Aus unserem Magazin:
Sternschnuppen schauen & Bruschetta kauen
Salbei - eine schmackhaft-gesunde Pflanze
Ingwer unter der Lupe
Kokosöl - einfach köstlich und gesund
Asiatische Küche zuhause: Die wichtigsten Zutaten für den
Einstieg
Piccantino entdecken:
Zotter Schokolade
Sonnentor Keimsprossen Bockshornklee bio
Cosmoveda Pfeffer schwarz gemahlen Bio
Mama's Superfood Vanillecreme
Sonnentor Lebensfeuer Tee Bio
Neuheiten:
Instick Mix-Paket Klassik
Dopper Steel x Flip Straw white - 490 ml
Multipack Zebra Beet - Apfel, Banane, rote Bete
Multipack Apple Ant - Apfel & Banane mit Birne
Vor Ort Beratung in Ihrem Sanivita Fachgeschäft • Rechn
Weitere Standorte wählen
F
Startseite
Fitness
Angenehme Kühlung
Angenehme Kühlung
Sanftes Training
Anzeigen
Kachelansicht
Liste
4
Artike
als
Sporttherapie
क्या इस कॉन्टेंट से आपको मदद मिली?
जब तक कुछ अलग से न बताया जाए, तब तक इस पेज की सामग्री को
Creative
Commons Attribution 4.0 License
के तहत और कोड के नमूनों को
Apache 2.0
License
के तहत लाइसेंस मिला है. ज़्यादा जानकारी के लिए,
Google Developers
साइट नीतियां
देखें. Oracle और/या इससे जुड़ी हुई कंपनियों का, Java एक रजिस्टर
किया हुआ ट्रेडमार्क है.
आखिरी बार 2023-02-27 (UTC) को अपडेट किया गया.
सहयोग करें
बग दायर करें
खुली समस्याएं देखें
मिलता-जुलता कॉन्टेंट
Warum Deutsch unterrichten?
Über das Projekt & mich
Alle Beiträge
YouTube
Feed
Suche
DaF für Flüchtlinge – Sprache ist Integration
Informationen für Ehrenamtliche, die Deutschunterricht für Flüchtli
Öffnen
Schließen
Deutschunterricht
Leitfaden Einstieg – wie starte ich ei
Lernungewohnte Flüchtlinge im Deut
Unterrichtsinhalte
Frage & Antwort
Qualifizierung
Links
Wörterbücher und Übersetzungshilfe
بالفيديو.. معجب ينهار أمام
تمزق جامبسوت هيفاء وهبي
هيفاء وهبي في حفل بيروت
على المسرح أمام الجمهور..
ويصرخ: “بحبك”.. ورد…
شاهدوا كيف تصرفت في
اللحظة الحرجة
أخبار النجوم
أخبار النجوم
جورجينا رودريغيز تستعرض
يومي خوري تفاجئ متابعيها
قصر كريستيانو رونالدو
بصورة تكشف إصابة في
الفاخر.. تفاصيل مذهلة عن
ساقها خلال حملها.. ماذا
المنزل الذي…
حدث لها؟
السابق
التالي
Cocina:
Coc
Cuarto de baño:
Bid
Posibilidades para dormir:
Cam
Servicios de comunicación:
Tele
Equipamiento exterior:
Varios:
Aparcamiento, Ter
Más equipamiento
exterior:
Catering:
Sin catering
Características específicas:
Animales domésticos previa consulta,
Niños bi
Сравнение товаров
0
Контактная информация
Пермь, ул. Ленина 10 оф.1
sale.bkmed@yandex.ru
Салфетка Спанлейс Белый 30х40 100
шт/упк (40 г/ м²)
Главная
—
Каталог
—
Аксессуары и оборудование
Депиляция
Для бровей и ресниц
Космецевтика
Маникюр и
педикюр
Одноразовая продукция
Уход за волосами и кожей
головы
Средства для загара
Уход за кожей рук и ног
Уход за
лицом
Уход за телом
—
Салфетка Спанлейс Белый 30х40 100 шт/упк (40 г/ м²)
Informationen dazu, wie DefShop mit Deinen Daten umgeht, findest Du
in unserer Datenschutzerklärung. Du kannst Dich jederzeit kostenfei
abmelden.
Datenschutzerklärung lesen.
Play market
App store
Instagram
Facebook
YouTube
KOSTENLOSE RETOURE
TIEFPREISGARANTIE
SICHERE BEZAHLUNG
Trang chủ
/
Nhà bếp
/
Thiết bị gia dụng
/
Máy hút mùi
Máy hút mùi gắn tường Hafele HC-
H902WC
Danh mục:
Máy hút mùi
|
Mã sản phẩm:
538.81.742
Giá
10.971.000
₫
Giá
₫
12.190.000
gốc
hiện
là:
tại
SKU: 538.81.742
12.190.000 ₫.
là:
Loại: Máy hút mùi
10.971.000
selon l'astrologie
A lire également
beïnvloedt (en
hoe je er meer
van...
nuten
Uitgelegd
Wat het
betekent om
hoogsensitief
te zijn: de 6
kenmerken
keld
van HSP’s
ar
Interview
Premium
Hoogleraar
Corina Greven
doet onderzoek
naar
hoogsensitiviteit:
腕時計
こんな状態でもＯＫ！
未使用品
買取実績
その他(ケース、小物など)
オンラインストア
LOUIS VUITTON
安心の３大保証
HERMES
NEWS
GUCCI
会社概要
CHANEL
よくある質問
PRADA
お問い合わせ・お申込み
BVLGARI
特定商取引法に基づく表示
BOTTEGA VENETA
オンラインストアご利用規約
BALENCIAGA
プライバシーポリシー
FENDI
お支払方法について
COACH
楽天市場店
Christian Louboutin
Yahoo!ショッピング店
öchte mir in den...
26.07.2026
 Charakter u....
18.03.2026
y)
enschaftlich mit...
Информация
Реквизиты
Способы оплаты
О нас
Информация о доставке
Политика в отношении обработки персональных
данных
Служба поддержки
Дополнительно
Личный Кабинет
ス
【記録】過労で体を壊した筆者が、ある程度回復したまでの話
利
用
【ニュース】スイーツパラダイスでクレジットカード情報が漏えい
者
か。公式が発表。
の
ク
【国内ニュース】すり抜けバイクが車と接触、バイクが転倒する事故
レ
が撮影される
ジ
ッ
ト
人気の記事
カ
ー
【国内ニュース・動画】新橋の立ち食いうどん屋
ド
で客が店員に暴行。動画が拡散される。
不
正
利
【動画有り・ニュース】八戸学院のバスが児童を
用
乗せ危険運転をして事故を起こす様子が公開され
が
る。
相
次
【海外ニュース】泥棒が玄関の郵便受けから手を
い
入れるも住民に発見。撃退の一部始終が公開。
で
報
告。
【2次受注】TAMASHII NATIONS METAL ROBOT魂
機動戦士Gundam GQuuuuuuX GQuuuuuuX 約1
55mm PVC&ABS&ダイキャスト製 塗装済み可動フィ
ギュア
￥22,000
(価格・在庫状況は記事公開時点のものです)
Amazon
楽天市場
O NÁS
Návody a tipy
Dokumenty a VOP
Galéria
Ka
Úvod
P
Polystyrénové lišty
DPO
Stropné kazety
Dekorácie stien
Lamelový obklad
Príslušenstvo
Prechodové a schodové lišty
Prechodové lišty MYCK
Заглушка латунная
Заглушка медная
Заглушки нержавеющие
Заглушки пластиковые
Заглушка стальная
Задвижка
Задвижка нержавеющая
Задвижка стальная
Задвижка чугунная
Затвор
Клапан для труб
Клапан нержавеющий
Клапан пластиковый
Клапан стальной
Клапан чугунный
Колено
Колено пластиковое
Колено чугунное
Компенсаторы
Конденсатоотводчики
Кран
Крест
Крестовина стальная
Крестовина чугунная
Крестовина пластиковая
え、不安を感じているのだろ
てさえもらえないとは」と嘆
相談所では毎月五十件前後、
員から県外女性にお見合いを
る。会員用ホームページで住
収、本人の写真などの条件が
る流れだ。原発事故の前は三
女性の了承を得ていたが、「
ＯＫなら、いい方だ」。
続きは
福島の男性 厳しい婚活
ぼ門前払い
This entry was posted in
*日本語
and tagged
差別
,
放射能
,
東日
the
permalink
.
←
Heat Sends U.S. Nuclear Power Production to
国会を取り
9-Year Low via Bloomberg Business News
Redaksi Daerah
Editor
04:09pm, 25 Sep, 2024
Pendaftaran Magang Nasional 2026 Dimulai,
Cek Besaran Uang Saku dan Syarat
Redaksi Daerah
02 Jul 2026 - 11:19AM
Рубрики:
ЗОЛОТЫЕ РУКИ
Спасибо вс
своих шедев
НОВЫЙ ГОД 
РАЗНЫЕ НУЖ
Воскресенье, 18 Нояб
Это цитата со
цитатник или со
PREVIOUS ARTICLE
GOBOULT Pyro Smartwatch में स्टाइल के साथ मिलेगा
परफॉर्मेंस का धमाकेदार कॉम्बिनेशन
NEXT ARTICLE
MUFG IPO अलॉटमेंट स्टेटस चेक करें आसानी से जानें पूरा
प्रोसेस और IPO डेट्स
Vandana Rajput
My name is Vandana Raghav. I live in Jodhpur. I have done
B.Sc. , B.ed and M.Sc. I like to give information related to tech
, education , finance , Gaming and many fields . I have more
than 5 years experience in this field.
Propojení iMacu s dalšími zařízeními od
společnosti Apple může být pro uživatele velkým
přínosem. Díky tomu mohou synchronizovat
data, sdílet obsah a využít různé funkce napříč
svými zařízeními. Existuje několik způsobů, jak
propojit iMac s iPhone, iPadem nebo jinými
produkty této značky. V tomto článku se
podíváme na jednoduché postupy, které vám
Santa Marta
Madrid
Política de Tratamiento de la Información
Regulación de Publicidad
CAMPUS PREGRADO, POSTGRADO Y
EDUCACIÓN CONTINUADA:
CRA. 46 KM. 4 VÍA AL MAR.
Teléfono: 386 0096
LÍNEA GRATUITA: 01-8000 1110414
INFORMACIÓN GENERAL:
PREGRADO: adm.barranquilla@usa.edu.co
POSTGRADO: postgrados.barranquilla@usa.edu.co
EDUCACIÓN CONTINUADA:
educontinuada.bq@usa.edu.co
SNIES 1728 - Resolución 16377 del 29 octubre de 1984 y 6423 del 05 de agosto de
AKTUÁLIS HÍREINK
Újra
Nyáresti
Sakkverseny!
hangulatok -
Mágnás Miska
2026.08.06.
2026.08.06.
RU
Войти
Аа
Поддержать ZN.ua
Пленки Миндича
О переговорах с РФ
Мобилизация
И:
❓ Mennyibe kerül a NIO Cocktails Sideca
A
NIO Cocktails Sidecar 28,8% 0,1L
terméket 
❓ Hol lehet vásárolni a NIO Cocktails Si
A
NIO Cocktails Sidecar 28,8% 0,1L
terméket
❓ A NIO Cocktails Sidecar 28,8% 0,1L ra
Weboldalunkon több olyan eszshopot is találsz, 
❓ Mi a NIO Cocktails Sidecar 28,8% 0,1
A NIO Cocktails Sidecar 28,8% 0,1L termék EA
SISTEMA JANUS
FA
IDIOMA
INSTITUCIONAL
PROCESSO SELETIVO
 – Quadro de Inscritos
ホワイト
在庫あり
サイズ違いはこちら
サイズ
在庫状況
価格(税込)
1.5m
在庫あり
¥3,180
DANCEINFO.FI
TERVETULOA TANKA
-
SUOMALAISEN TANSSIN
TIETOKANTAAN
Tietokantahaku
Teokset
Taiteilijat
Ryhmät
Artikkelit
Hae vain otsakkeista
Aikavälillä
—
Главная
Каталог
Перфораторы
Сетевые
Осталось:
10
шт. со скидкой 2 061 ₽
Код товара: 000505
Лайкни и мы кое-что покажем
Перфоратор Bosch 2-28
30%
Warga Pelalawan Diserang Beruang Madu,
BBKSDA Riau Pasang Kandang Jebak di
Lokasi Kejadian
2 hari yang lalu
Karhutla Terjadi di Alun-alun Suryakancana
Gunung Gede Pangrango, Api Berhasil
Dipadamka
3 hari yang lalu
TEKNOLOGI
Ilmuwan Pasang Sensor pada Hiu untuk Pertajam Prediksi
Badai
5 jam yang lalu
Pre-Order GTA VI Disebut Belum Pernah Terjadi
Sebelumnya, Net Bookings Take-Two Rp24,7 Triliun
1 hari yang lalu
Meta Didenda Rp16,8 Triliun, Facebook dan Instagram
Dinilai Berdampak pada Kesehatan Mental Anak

(Work order): Using the data above, show each line where "yang" occurs.

(Exercise response):
2 hari yang lalu
3 hari yang lalu
5 jam yang lalu
1 hari yang lalu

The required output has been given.